Collected data:
--------
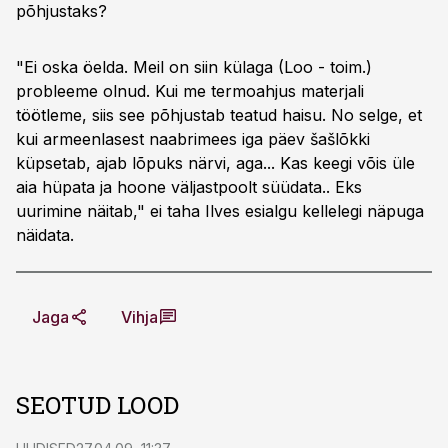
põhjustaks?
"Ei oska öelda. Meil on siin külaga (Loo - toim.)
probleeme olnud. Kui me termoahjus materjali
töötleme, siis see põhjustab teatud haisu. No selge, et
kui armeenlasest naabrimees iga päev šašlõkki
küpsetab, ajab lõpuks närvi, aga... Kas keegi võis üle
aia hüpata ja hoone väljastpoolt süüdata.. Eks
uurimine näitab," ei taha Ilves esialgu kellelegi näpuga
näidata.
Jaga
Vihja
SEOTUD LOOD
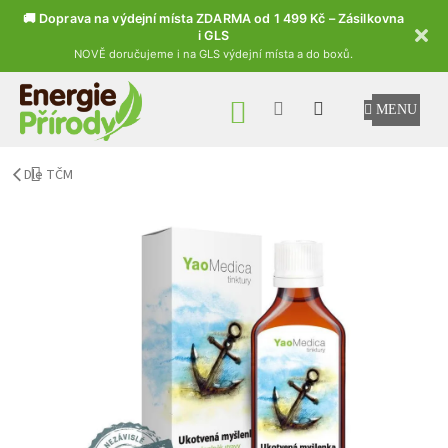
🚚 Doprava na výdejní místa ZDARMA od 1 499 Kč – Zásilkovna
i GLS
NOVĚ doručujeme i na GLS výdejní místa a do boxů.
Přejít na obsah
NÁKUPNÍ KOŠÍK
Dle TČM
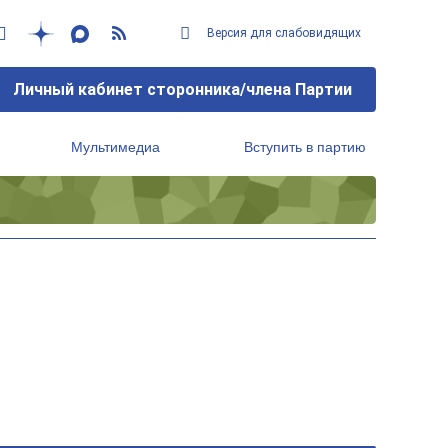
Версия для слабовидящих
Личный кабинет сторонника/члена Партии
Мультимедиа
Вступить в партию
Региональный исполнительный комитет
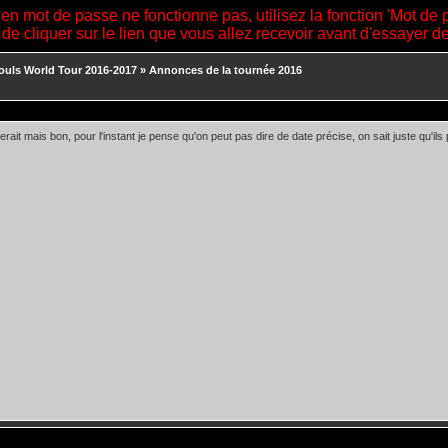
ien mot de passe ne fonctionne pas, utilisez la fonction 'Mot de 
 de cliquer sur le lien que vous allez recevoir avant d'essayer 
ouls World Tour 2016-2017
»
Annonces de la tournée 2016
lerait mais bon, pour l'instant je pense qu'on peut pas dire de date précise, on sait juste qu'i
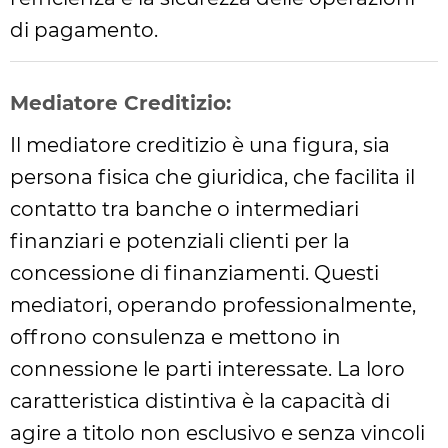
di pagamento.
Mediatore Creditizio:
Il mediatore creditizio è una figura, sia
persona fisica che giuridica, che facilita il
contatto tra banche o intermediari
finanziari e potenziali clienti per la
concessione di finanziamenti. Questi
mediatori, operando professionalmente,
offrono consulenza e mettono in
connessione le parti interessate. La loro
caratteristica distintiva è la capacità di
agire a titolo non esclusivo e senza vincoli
--------
The entries above need to be repeated word for word, minus their pictures.

põhjustaks?
"Ei oska öelda. Meil on siin külaga (Loo - toim.)
probleeme olnud. Kui me termoahjus materjali
töötleme, siis see põhjustab teatud haisu. No selge, et
kui armeenlasest naabrimees iga päev šašlõkki
küpsetab, ajab lõpuks närvi, aga... Kas keegi võis üle
aia hüpata ja hoone väljastpoolt süüdata.. Eks
uurimine näitab," ei taha Ilves esialgu kellelegi näpuga
näidata.
Jaga
Vihja
SEOTUD LOOD
🚚 Doprava na výdejní místa ZDARMA od 1 499 Kč – Zásilkovna
i GLS
NOVĚ doručujeme i na GLS výdejní místa a do boxů.
Přejít na obsah
NÁKUPNÍ KOŠÍK
Dle TČM
Версия для слабовидящих
Личный кабинет сторонника/члена Партии
Мультимедиа
Вступить в партию
Региональный исполнительный комитет
ien mot de passe ne fonctionne pas, utilisez la fonction 'Mot de 
 de cliquer sur le lien que vous allez recevoir avant d'essayer 
ouls World Tour 2016-2017
»
Annonces de la tournée 2016
lerait mais bon, pour l'instant je pense qu'on peut pas dire de date précise, on sait juste qu'i
di pagamento.
Mediatore Creditizio:
Il mediatore creditizio è una figura, sia
persona fisica che giuridica, che facilita il
contatto tra banche o intermediari
finanziari e potenziali clienti per la
concessione di finanziamenti. Questi
mediatori, operando professionalmente,
offrono consulenza e mettono in
connessione le parti interessate. La loro
caratteristica distintiva è la capacità di
agire a titolo non esclusivo e senza vincoli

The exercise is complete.